We by Ronald Aronson

We by Ronald Aronson

Author:Ronald Aronson [Aronson, Ronald]
Language: eng
Format: epub
ISBN: 978-0-226-33483-7
Publisher: The University of Chicago Press
Published: 2017-03-31T00:00:00+00:00


Cynicism versus Hope

Sloterdijk embraces “kynicism” in the face of a sweeping cynicism that denies the very possibility of social hope. At around the time he published his Critique of Cynical Reason, the slogan “There is no alternative” entered history as the watchword of a successful right-wing and authoritarian dismantling of gains won by generations of popular struggles. One major response from the left today calls itself “Podemos; We Can,” and an international left battle cry against neoliberal globalization is “Another world is possible.” Indeed, Sloterdijk admits that the immediate source of his book was “the pervasive sense of political disillusionment in the wake of the 1960s and the pained feeling of the lack of political and social alternatives in Western societies today.”13 The 1960s activist generation faced a time of “political disillusion, cynicism, and atrophied trust in the future” that led him to search widely and deeply for the origins and meanings of contemporary cynicism.

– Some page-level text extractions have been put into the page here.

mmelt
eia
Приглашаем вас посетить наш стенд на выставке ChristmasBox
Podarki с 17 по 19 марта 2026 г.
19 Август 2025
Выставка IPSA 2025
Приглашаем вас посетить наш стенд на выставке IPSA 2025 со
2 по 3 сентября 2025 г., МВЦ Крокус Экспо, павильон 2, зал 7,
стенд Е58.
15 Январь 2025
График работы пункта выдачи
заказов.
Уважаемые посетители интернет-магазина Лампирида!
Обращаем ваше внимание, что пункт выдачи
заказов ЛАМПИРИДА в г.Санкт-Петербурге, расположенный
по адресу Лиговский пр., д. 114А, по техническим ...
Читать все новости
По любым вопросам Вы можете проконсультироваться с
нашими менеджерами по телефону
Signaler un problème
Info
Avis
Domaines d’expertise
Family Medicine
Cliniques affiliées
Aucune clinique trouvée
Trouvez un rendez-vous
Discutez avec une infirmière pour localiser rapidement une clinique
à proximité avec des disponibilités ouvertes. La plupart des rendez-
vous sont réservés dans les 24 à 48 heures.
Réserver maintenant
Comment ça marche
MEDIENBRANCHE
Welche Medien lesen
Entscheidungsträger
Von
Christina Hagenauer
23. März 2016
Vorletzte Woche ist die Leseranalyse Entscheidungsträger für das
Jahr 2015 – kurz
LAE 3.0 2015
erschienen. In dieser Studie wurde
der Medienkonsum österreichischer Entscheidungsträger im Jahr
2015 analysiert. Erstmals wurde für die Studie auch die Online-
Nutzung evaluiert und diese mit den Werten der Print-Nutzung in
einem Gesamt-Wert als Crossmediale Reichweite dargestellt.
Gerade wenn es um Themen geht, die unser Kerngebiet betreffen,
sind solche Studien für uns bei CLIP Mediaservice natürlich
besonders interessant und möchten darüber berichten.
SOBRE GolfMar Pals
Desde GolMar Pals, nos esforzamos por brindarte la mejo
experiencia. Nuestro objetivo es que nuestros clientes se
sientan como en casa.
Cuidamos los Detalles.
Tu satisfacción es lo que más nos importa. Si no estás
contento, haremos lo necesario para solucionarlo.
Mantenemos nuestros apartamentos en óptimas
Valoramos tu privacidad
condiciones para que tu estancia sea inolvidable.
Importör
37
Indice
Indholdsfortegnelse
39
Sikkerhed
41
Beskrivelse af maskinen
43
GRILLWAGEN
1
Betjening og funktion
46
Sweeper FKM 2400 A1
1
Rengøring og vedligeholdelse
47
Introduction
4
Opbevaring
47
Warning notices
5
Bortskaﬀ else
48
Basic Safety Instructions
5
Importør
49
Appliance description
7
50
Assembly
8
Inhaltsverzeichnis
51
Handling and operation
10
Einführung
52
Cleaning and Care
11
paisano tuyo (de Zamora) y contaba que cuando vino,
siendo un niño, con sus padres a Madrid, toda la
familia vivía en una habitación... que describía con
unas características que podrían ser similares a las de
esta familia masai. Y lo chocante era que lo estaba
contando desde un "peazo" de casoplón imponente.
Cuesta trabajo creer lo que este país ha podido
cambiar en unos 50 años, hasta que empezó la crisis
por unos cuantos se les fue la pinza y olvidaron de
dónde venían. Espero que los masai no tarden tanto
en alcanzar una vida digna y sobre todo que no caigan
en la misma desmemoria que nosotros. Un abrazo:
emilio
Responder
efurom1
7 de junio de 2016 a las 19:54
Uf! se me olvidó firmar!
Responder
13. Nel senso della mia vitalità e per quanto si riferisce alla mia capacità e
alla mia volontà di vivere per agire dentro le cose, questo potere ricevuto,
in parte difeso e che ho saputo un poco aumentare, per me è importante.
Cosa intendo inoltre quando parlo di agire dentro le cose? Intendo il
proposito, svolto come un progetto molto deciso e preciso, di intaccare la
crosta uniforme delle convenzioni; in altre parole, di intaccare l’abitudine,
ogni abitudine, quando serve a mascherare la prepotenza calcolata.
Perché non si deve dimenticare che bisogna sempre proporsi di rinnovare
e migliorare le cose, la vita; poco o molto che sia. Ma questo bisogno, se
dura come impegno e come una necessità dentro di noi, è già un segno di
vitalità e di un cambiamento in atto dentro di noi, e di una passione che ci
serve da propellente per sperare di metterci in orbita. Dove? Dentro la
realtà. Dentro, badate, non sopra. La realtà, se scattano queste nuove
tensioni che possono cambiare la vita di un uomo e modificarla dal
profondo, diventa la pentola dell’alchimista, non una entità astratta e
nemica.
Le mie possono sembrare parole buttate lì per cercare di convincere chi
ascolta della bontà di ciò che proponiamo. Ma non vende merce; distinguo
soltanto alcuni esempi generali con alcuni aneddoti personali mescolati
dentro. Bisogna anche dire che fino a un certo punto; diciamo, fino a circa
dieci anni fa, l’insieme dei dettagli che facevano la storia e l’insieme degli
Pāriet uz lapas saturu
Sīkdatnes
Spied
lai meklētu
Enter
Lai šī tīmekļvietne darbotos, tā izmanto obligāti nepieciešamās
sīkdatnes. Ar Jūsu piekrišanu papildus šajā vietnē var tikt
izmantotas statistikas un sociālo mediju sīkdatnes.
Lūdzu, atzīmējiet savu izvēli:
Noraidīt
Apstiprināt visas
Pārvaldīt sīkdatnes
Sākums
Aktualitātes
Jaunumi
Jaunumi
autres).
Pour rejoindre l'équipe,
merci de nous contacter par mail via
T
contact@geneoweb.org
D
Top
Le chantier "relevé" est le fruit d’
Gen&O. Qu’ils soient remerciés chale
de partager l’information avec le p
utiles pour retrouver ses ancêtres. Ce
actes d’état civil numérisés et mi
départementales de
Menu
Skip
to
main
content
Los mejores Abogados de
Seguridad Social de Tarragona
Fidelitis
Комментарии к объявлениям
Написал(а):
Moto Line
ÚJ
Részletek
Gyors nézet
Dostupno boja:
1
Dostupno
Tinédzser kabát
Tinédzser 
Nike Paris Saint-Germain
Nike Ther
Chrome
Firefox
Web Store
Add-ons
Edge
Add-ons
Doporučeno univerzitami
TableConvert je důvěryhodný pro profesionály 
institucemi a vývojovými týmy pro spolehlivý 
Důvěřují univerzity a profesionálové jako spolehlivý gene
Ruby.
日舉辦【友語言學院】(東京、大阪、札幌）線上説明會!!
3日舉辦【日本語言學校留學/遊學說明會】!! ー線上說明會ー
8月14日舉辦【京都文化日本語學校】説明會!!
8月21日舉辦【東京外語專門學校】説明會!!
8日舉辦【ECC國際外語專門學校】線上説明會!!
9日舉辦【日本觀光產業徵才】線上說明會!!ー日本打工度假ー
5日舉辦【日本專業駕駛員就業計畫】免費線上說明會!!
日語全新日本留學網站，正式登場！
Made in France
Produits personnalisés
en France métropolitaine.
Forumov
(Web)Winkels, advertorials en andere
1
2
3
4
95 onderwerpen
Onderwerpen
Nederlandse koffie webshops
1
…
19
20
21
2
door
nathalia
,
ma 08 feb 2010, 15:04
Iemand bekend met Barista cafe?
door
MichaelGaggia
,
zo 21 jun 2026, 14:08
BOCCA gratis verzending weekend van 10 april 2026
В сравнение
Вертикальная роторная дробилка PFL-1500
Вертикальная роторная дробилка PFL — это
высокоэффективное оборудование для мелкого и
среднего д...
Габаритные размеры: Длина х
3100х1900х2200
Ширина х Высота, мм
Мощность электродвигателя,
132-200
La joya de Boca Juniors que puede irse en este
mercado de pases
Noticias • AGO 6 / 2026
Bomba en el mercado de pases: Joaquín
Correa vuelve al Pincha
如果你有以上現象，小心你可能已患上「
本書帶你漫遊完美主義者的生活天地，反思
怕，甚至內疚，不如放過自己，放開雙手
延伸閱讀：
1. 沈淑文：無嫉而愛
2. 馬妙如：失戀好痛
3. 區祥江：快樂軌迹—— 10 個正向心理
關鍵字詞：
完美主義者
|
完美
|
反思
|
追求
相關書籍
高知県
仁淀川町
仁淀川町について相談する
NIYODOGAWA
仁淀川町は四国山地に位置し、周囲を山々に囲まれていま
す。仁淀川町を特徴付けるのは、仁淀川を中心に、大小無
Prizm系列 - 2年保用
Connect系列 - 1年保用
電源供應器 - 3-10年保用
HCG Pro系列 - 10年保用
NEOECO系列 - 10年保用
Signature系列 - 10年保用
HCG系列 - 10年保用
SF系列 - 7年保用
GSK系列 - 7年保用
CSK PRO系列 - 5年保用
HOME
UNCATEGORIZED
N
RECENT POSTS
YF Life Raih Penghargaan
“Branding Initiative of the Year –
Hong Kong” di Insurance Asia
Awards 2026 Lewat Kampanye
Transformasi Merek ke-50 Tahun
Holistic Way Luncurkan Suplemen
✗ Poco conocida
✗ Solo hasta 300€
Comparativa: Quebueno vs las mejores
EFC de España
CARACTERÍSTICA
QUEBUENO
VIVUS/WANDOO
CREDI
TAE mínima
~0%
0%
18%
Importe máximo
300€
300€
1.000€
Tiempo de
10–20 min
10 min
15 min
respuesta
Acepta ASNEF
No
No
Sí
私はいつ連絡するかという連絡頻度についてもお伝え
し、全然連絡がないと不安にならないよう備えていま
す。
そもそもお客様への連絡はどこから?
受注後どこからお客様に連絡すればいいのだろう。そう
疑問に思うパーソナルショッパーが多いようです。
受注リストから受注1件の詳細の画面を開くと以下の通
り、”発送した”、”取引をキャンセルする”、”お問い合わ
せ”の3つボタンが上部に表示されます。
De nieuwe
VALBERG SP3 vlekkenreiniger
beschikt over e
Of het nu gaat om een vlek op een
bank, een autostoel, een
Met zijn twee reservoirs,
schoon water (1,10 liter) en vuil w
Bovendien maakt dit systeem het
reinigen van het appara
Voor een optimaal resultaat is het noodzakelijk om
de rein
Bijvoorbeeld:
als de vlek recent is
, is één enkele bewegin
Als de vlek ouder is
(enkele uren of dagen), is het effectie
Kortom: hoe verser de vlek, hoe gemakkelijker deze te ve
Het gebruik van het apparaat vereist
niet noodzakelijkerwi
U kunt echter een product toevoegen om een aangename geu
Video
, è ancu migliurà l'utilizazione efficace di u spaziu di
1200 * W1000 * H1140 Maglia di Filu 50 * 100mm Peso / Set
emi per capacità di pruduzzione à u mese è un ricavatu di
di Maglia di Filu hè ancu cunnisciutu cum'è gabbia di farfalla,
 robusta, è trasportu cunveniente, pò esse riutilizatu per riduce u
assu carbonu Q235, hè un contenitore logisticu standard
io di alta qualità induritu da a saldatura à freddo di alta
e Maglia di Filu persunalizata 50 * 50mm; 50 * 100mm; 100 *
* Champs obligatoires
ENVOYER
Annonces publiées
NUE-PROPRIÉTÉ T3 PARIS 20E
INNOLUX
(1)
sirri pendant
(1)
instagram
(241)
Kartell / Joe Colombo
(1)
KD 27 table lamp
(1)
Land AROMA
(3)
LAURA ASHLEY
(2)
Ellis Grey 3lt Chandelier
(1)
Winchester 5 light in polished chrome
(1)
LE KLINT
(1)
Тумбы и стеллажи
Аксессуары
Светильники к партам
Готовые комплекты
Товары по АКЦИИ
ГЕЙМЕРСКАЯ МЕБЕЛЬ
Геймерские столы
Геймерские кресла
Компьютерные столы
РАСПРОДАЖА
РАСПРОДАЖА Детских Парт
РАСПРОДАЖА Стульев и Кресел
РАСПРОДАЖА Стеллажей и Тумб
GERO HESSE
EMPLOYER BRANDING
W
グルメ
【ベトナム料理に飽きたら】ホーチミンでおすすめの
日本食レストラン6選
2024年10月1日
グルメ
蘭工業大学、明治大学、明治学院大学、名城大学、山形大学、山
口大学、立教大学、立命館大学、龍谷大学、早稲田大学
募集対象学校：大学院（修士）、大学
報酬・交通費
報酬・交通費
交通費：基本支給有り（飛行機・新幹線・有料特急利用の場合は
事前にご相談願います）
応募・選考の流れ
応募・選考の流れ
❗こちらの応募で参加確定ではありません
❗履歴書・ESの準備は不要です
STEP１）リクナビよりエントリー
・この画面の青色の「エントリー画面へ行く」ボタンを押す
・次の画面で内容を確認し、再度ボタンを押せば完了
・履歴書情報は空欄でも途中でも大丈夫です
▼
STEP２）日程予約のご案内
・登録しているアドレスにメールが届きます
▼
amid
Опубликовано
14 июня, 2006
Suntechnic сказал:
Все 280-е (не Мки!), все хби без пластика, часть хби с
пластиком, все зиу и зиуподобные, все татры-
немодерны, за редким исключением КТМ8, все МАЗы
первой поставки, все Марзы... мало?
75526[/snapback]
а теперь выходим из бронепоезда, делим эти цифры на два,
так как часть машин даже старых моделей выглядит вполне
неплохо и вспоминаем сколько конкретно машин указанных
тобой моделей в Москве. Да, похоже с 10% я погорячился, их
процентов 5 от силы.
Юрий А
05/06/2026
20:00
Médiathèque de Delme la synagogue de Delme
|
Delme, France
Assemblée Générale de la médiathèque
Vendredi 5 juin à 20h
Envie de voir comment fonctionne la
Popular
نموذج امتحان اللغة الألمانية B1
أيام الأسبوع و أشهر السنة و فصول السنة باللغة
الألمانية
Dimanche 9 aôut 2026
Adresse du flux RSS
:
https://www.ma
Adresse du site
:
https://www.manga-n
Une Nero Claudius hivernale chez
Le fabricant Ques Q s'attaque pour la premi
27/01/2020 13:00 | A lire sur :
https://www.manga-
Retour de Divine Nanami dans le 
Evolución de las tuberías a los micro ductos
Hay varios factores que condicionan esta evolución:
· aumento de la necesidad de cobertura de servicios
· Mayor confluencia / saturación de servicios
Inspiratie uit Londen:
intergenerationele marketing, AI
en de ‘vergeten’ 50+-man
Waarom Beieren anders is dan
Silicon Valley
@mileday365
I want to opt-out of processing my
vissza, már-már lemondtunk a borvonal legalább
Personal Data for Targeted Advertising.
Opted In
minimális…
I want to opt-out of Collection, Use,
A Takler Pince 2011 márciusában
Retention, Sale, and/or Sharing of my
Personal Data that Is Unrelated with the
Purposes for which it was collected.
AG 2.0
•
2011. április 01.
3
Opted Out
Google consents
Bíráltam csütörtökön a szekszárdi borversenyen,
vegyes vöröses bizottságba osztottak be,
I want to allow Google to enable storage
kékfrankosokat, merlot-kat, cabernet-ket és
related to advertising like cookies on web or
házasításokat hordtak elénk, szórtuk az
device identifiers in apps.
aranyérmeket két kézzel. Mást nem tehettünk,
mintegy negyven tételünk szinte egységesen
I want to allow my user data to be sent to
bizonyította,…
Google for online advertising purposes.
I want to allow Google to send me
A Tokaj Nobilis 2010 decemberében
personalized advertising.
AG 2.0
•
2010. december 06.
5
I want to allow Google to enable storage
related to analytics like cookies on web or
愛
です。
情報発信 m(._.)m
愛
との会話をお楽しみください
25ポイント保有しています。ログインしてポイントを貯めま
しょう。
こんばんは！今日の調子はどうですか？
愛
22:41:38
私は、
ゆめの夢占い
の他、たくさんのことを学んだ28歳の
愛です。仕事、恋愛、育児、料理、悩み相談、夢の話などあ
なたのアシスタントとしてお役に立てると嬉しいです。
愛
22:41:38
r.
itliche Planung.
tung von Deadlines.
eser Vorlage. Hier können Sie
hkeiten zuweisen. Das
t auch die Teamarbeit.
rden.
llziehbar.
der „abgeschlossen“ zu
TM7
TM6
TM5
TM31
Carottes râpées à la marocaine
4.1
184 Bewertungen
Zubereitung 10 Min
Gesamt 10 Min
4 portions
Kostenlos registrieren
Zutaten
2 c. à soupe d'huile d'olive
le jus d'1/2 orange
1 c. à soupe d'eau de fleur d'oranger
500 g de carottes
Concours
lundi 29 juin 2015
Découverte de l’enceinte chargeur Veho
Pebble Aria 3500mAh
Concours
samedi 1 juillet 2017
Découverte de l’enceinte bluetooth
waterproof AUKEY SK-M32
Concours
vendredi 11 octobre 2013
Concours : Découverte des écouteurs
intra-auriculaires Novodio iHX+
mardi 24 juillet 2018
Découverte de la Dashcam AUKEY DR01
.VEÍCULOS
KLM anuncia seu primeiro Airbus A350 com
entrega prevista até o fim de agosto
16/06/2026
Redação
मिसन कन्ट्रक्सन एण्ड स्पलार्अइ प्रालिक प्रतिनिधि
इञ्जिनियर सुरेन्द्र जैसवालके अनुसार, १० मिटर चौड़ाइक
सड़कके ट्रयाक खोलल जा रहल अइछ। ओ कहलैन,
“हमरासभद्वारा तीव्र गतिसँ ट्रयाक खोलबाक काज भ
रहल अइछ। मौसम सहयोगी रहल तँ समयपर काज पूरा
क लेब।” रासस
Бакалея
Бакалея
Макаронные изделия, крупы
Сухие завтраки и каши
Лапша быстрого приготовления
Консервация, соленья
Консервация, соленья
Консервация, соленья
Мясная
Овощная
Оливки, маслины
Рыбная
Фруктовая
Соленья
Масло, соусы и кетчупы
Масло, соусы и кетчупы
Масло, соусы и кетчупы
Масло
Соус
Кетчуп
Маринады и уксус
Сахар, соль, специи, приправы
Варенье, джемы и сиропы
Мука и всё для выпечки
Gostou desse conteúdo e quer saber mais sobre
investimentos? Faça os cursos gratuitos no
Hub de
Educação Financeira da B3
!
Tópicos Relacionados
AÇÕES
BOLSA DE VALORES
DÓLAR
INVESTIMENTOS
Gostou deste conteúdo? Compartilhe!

Revealing the underlying relations of power and interest—critiquing the society’s lies, errors, and ideology—now has little effect. Today, in Sloterdijk’s phrase, the dominant frame of mind is “enlightened false consciousness.” This oxymoron points to the fact that people think they know the score about how the world operates, but simultaneously delude themselves. Sartre’s “bad faith” is another way of characterizing the same phenomenon. The point is that people in some way know the truth about how wrong things are, yet are unable or unwilling to act on this awareness, and so wish to hide that awareness from themselves. Perhaps people do not really care anymore that millions are undernourished, that money dominates politics, that the economic and political systems are fundamentally undemocratic and starkly unequal. Slavoj Žižek, who unlike Sloterdijk still protests against this condition, sharpens the “enlightened false consciousness” formulation: in our cynicism, we continue to cover ourselves with the ideology of freedom, democracy, opportunity, and equality even while knowing that it does not depict reality.14 If so, we live within the “capitalist realism” described by Mark Fisher, concluding that there is no alternative to our society and its practices even while no one really believes in them anymore.15 Starting by renouncing any sense of possibility, people conclude that ours is the only reality. This is a lie, and we know it, but it eases our discomfort.

When being “realistic” is presented as his or her main claim, the cynic stresses that we live in a terrible world, but goes on to insist that this is somehow because of human nature, or the very essence of movements or institutions, and that we have no alternative to going along because change is impossible. Each step of the argument trots out as evidence some corrupt individual or practice, or some dreadful historical catastrophe, and the entire attitude mocks those who refuse to accept this reality. Compare this to social hope, as described in chapter 2 of this book. Social hope begins with the determination to take action. By seeking to discourage people from political and social activism, cynicism is not simply an argument; it is a practice.